Disaster survivors who are notified by the SBA that they may be eligible for low-interest disaster loans should work directly with the SBA to complete the application.
How do I apply?
Disaster survivors are urged to call 800-621-FEMA (3362) to register by phone. They may also go into a Disaster Recovery Center to register with FEMA where they also may talk with SBA representatives. Register online at www.DisasterAssistance.gov or by phone at 800-621-3362. TTY users should call 800-462-7585, with Video Relay Service survivors calling 800-621-3362.
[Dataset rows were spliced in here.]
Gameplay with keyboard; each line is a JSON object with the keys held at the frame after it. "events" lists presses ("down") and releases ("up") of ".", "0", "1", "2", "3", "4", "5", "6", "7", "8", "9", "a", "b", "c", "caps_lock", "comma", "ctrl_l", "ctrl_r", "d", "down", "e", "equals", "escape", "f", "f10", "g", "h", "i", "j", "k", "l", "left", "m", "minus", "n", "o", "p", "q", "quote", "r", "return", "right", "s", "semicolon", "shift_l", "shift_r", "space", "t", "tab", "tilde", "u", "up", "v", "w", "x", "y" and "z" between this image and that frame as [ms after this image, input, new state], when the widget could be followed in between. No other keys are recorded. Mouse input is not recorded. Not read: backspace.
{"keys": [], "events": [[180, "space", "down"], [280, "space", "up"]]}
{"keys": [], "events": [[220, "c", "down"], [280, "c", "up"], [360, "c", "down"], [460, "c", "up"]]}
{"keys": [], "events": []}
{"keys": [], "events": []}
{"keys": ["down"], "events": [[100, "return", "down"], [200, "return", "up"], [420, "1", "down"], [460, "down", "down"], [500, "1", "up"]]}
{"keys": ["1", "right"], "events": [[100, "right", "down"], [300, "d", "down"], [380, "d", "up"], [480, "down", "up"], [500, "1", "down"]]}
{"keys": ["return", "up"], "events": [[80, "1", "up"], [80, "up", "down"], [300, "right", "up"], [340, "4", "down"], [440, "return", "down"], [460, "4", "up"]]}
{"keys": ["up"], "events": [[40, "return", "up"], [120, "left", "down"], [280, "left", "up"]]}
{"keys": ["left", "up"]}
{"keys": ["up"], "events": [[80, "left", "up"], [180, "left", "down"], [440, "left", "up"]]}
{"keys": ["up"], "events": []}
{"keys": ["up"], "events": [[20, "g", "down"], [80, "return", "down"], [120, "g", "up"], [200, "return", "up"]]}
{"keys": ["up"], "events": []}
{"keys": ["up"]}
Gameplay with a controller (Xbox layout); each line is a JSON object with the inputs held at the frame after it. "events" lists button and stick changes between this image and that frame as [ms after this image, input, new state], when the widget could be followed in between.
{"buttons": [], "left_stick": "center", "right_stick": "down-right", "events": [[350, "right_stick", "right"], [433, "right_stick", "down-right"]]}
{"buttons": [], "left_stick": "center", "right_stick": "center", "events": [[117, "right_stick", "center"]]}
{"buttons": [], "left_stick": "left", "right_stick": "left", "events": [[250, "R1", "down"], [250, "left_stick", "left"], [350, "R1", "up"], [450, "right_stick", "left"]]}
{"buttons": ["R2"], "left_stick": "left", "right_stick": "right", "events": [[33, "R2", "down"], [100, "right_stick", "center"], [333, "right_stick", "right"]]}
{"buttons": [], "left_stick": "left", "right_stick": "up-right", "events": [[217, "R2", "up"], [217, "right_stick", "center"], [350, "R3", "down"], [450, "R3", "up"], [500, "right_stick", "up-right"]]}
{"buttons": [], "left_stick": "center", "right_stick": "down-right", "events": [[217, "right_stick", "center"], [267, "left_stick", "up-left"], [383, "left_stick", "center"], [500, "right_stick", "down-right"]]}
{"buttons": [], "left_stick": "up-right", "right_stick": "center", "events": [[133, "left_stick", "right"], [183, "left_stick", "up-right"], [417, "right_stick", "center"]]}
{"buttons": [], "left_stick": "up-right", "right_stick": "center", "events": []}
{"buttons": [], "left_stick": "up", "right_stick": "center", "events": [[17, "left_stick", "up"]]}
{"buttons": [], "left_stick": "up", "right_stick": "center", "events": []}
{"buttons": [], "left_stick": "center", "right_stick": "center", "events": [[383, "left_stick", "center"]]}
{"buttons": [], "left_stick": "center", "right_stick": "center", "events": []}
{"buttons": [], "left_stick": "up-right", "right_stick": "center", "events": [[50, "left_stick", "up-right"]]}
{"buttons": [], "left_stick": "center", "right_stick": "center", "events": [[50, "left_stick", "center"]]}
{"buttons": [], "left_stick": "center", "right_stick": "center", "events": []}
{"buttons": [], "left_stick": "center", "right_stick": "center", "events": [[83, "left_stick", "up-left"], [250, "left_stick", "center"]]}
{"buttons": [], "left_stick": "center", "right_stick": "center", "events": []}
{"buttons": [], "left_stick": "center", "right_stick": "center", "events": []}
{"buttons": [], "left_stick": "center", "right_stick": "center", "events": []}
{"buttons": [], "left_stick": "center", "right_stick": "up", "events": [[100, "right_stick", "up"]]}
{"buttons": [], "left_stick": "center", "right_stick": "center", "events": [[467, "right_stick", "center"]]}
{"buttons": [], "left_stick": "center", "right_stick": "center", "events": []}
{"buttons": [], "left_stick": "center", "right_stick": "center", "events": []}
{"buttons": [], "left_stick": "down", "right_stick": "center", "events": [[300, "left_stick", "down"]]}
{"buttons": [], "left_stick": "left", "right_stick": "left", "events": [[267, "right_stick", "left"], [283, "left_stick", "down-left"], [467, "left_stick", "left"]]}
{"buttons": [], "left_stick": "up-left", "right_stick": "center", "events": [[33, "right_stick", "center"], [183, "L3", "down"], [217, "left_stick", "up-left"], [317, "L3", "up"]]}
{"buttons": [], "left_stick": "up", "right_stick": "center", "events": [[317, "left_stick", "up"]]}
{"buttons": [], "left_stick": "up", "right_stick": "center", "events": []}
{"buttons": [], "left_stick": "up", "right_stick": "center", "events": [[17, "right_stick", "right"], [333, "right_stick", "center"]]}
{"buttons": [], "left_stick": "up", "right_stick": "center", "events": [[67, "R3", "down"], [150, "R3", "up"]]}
What happens after I apply?
Most survivors who register with FEMA are automatically referred to the SBA. They will then be contacted directly by SBA or via an automated call back.
What are the loan terms?
Interest rates for SBA disaster loans can be as low as 1.5 percent for homeowners and renters, 3.125 percent for businesses and 2.5 percent for private nonprofit organizations, with terms up to 30 years.
Where do I get specific information about the SBA process?
If you have questions about SBA or the process, or need help to complete the SBA application, contact SBA’s Customer Service Center by:
- Calling 800-659-2955;
- Emailing email@example.com;
- Visiting SBA’s website at www.sba.gov/disaster ;
- Deaf and hard-of-hearing individuals may call (800) 877-8339;
- Survivors may also visit with an SBA representative at any State/FEMA/SBA recovery center.